UK Current Activity Summary
The table below shows recent and approaching start-ups. The troubled WIDP development was installed and is now being hooked up to the Harris and Barra field subsea wells. It is three years late (assuming it does get started soon) and might actually lose money without a big bump in oil prices and/or some successful near field discoveries. The Greater Catcher development should start up in December. The FPSO is now on station. It will eventually service three fields: Catcher, Burgman and Varadero. Arundel is a small tie back to Andrew for BP, which started in September, and the Cawdor field, a small tie-back as part of the Flyndre development, also started up recently.
Other projects in development are Clair Ridge, to be installed this year and likely to be a big producer but on a part of an already producing reservoir (hence not in the table); Mariner, which is a heavy oil project for Statoil; and Culzean.
Culzean was initiated by Maersk but presumably will now be taken over by Total.
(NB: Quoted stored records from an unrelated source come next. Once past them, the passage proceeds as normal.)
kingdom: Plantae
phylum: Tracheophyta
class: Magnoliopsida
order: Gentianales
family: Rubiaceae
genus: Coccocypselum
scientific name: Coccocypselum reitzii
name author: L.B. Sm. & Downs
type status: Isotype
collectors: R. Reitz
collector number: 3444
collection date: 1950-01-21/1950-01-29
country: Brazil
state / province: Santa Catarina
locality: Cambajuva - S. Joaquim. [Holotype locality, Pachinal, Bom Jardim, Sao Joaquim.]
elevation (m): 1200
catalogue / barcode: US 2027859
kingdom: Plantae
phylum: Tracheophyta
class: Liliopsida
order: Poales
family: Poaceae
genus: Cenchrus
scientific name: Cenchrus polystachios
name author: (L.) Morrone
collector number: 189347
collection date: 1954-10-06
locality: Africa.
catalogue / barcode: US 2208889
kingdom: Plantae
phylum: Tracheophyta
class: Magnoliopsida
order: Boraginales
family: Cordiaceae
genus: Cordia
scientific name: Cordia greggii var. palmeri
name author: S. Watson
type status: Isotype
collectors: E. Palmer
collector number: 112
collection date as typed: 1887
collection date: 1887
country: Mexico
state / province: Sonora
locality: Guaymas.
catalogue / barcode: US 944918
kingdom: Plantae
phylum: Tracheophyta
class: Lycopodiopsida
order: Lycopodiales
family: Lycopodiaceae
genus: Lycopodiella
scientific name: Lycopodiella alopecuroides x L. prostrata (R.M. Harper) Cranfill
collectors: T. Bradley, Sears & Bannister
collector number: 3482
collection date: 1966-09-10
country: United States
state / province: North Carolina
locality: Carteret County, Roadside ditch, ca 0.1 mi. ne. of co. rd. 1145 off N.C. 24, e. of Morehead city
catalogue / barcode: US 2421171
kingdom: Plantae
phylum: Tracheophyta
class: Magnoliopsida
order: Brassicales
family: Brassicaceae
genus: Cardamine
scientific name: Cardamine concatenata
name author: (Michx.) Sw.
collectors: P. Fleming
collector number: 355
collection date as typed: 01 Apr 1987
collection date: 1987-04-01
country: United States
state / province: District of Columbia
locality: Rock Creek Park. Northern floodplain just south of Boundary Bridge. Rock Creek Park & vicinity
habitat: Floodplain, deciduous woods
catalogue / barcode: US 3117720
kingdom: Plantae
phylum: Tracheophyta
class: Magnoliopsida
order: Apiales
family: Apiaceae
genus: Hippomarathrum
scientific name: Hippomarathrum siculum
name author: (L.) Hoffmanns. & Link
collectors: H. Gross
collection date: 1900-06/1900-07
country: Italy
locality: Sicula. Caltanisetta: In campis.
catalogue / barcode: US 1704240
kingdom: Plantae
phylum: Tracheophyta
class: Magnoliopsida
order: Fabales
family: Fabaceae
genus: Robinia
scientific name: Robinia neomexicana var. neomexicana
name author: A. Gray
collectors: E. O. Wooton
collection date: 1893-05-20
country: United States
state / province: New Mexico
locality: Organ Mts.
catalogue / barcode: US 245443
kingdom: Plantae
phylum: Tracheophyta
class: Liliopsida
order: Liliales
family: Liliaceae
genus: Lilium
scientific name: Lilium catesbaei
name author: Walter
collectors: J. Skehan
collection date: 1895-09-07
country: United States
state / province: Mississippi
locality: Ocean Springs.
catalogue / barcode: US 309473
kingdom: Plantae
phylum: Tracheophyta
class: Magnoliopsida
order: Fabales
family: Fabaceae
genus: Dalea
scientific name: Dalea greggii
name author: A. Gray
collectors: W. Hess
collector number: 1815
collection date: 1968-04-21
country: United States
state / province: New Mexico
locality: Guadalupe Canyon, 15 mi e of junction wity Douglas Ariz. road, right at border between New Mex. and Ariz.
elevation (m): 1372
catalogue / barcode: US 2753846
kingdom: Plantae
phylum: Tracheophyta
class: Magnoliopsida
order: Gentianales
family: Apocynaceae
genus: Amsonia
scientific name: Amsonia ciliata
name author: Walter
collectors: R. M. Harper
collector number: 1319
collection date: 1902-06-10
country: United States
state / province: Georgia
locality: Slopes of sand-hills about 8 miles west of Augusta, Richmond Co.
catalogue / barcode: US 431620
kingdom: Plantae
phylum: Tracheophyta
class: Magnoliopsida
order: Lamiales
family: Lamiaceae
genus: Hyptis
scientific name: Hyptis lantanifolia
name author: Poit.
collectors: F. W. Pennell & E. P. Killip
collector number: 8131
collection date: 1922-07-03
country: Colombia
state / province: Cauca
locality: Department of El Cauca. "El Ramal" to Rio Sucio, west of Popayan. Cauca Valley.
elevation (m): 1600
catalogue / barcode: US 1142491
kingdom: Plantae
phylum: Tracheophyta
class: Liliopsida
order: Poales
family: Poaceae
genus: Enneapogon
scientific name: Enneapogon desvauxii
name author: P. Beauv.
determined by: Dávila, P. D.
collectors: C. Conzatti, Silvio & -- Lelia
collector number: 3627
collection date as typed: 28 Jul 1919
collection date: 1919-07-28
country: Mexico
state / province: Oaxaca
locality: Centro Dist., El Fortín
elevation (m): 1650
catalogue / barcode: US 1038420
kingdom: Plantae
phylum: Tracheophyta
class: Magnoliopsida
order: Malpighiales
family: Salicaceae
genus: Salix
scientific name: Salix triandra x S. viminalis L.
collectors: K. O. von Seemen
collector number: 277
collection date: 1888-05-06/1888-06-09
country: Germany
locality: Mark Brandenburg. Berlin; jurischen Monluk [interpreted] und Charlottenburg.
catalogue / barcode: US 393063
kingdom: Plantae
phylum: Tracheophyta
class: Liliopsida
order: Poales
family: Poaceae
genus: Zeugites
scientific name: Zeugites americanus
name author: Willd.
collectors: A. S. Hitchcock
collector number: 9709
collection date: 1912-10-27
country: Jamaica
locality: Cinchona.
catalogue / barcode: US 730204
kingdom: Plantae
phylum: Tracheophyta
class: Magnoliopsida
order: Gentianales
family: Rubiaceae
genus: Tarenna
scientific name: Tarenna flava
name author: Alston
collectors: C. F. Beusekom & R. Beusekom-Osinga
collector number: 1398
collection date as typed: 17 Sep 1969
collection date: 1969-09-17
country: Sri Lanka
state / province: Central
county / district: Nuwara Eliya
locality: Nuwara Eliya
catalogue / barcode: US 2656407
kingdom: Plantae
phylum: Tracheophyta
After 2019 new oil coming on line will be very sparse and rapid decline is likely to take over. Note that the caveats for nameplate and reserve capacity given above for the Norway fields also apply here – more so for the reserves as the UK Oil and Gas Authority doesn’t supply their own estimates so the numbers are taken from trade media reports and company investor presentations.
The second table shows significant discoveries that are likely to be developed. Fram is a gas field with a thin oil or condensate rim, which has been around a long time. At one time it was planned as a stand-alone FPSO development, but now, following some poor results from reservoir analyses, Shell are planning on a twenty-mile tie back to Shearwater. The production rate and eventual recovery will be lower than the original proposition. After Fram Chevron’s Rosebank might be the only largish stand-alone project left to be developed. It too has been around for a number of years without yet finding a commercial development option, although I think they are trying again at the moment, possibly with a leased, refurbished FPSO.
There are some smaller undeveloped fields, often for heavy oil, that could see platforms rather than tiebacks and the result of the pilot project for the Hurricane basement rock reservoirs may lead to bigger things as well. There are a couple of fields that might be redeveloped but most undeveloped SDs (significant discoveries) will be small tiebacks and a lot might end up stranded and non-commercial. There are few to none other discoveries that might be developed other than those above. There is still some exploration drilling, but it has been fairly disappointing so far (only one significant discovery, by Statoil, and that not necessarily big enough to be commercial unless there is an available tie back opportunity). There are still a couple of high impact wells to be drilled in the West of Shetland area this year. In October there were six operating offshore rigs for the UK, the lowest in Baker-Hughes records.